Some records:
==============================
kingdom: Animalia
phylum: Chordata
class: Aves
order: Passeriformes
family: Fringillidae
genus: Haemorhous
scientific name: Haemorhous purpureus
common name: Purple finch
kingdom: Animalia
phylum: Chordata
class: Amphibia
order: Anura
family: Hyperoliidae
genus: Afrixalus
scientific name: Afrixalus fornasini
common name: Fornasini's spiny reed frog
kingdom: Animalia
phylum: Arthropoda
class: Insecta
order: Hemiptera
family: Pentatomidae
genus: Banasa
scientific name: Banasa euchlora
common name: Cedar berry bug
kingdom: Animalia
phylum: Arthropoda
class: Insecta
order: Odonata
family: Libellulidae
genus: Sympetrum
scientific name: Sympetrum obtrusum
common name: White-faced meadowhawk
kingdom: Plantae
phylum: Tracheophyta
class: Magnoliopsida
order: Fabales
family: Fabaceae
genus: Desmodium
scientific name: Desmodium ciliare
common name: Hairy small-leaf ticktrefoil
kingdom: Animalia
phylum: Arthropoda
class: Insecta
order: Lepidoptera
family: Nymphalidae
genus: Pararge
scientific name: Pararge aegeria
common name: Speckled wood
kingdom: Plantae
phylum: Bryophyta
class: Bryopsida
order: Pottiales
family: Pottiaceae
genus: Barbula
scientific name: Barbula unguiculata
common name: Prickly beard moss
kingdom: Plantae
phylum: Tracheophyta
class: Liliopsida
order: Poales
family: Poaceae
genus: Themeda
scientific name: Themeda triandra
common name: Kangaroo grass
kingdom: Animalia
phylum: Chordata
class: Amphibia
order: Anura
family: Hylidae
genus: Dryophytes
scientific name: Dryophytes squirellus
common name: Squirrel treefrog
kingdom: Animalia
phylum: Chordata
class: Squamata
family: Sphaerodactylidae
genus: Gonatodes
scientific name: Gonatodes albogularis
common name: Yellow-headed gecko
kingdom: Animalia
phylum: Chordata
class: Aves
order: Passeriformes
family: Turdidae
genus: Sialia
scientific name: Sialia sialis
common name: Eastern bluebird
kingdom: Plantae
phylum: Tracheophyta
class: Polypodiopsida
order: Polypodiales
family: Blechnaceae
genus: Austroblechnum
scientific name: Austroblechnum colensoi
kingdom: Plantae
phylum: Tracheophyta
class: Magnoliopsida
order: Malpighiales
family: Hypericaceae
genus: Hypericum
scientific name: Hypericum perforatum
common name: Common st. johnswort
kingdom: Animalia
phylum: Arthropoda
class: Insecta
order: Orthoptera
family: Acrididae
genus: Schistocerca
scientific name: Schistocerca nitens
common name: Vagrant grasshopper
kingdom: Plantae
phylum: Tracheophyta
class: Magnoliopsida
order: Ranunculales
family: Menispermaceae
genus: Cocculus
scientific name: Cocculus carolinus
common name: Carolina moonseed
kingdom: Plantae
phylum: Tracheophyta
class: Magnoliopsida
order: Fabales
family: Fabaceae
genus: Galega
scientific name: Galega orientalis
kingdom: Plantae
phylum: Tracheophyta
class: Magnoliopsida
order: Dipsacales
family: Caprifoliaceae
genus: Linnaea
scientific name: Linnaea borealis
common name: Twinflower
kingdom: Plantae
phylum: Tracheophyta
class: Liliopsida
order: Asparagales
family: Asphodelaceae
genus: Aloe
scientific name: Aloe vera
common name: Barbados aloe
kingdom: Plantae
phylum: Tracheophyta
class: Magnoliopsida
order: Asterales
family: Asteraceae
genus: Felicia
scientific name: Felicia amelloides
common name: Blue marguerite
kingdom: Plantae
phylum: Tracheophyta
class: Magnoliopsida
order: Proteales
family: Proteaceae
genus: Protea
==============================
--- Task prompt ---
Can you rewrite the records, from the line with "order: Orthoptera" through the end of the records (including that line), as a two-column CSV with the columns "field" and "value" and one row per line? Each entry should go in a single quoted field, with any line breaks turned into spaces.

--- Right answer ---
field,value
"order:","Orthoptera"
"family:","Acrididae"
"genus:","Schistocerca"
"scientific name:","Schistocerca nitens"
"common name:","Vagrant grasshopper"
"kingdom:","Plantae"
"phylum:","Tracheophyta"
"class:","Magnoliopsida"
"order:","Ranunculales"
"family:","Menispermaceae"
"genus:","Cocculus"
"scientific name:","Cocculus carolinus"
"common name:","Carolina moonseed"
"kingdom:","Plantae"
"phylum:","Tracheophyta"
"class:","Magnoliopsida"
"order:","Fabales"
"family:","Fabaceae"
"genus:","Galega"
"scientific name:","Galega orientalis"
"kingdom:","Plantae"
"phylum:","Tracheophyta"
"class:","Magnoliopsida"
"order:","Dipsacales"
"family:","Caprifoliaceae"
"genus:","Linnaea"
"scientific name:","Linnaea borealis"
"common name:","Twinflower"
"kingdom:","Plantae"
"phylum:","Tracheophyta"
"class:","Liliopsida"
"order:","Asparagales"
"family:","Asphodelaceae"
"genus:","Aloe"
"scientific name:","Aloe vera"
"common name:","Barbados aloe"
"kingdom:","Plantae"
"phylum:","Tracheophyta"
"class:","Magnoliopsida"
"order:","Asterales"
"family:","Asteraceae"
"genus:","Felicia"
"scientific name:","Felicia amelloides"
"common name:","Blue marguerite"
"kingdom:","Plantae"
"phylum:","Tracheophyta"
"class:","Magnoliopsida"
"order:","Proteales"
"family:","Proteaceae"
"genus:","Protea"